■ **TASK STATEMENT**: Please copy every line of the records below word for word, in the same order.

■ **MATERIAL TO PROCESS**:
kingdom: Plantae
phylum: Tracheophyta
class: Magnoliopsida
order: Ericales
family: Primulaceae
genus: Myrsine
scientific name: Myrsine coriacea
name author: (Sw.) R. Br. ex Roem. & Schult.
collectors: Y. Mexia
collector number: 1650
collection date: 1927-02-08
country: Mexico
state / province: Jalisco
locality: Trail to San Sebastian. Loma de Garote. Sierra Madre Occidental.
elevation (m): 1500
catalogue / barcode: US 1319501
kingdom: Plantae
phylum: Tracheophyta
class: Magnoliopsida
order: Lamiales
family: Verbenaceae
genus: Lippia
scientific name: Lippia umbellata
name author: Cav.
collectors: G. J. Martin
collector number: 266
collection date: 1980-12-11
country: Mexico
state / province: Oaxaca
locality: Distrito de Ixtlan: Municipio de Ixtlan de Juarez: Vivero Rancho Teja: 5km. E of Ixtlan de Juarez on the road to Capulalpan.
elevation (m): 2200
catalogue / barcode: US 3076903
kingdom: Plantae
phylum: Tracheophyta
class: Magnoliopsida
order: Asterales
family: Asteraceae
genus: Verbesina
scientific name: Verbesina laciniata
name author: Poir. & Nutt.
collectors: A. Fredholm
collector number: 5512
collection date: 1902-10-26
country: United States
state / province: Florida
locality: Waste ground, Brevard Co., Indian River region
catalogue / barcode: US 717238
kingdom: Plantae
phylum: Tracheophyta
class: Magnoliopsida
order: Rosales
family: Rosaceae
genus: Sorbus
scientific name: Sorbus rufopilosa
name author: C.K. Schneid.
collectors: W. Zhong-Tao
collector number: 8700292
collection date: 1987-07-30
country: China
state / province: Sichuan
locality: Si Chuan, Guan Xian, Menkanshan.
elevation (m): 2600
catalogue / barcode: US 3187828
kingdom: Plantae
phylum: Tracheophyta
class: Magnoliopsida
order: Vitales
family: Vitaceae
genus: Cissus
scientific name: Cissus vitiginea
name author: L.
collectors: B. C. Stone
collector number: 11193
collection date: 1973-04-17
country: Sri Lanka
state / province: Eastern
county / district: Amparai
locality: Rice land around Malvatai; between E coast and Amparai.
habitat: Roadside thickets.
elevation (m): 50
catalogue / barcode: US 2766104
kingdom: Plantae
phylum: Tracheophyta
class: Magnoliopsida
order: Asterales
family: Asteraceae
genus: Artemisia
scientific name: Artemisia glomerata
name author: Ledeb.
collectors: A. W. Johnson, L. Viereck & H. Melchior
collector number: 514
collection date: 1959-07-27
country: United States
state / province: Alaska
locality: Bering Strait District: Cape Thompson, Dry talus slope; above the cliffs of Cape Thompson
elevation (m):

■ **PROBLEM SOLUTION**:
kingdom: Plantae
phylum: Tracheophyta
class: Magnoliopsida
order: Ericales
family: Primulaceae
genus: Myrsine
scientific name: Myrsine coriacea
name author: (Sw.) R. Br. ex Roem. & Schult.
collectors: Y. Mexia
collector number: 1650
collection date: 1927-02-08
country: Mexico
state / province: Jalisco
locality: Trail to San Sebastian. Loma de Garote. Sierra Madre Occidental.
elevation (m): 1500
catalogue / barcode: US 1319501
kingdom: Plantae
phylum: Tracheophyta
class: Magnoliopsida
order: Lamiales
family: Verbenaceae
genus: Lippia
scientific name: Lippia umbellata
name author: Cav.
collectors: G. J. Martin
collector number: 266
collection date: 1980-12-11
country: Mexico
state / province: Oaxaca
locality: Distrito de Ixtlan: Municipio de Ixtlan de Juarez: Vivero Rancho Teja: 5km. E of Ixtlan de Juarez on the road to Capulalpan.
elevation (m): 2200
catalogue / barcode: US 3076903
kingdom: Plantae
phylum: Tracheophyta
class: Magnoliopsida
order: Asterales
family: Asteraceae
genus: Verbesina
scientific name: Verbesina laciniata
name author: Poir. & Nutt.
collectors: A. Fredholm
collector number: 5512
collection date: 1902-10-26
country: United States
state / province: Florida
locality: Waste ground, Brevard Co., Indian River region
catalogue / barcode: US 717238
kingdom: Plantae
phylum: Tracheophyta
class: Magnoliopsida
order: Rosales
family: Rosaceae
genus: Sorbus
scientific name: Sorbus rufopilosa
name author: C.K. Schneid.
collectors: W. Zhong-Tao
collector number: 8700292
collection date: 1987-07-30
country: China
state / province: Sichuan
locality: Si Chuan, Guan Xian, Menkanshan.
elevation (m): 2600
catalogue / barcode: US 3187828
kingdom: Plantae
phylum: Tracheophyta
class: Magnoliopsida
order: Vitales
family: Vitaceae
genus: Cissus
scientific name: Cissus vitiginea
name author: L.
collectors: B. C. Stone
collector number: 11193
collection date: 1973-04-17
country: Sri Lanka
state / province: Eastern
county / district: Amparai
locality: Rice land around Malvatai; between E coast and Amparai.
habitat: Roadside thickets.
elevation (m): 50
catalogue / barcode: US 2766104
kingdom: Plantae
phylum: Tracheophyta
class: Magnoliopsida
order: Asterales
family: Asteraceae
genus: Artemisia
scientific name: Artemisia glomerata
name author: Ledeb.
collectors: A. W. Johnson, L. Viereck & H. Melchior
collector number: 514
collection date: 1959-07-27
country: United States
state / province: Alaska
locality: Bering Strait District: Cape Thompson, Dry talus slope; above the cliffs of Cape Thompson
elevation (m):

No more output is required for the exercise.